Page-level text extractions:
****************

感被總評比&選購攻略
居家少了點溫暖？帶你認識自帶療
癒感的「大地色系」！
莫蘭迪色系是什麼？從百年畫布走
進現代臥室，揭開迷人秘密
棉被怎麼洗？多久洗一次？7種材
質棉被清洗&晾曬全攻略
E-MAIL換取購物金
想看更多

****************

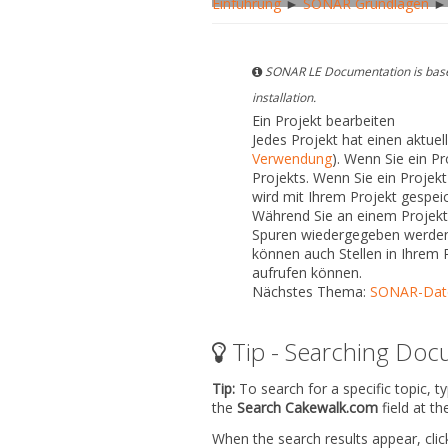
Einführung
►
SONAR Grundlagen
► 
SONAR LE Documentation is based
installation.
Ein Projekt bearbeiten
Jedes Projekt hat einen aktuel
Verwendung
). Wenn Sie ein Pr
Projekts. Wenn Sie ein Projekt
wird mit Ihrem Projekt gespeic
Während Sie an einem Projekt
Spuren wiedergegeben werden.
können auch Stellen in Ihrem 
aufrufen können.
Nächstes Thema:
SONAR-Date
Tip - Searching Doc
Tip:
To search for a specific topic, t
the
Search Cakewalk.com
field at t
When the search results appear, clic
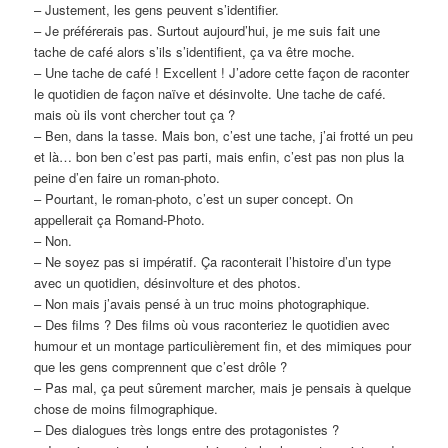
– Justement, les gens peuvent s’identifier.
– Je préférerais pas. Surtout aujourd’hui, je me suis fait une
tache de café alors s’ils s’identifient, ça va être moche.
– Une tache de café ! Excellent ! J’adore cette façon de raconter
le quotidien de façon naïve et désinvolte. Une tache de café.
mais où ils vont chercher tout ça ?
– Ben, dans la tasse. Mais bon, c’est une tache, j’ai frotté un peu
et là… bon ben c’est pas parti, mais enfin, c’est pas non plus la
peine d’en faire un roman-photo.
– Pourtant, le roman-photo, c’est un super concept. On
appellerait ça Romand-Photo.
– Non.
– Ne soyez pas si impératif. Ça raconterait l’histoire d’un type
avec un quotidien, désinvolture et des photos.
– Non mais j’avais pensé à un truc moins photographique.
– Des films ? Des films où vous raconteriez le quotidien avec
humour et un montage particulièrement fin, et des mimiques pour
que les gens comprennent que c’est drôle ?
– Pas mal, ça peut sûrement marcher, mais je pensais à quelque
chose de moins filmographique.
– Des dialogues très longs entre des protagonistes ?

****************

▶ _REQUIRED ACTION_
The reply should consist solely of the number of lines in the records that include "SONAR".

▶ _RESPONSE BOX_
3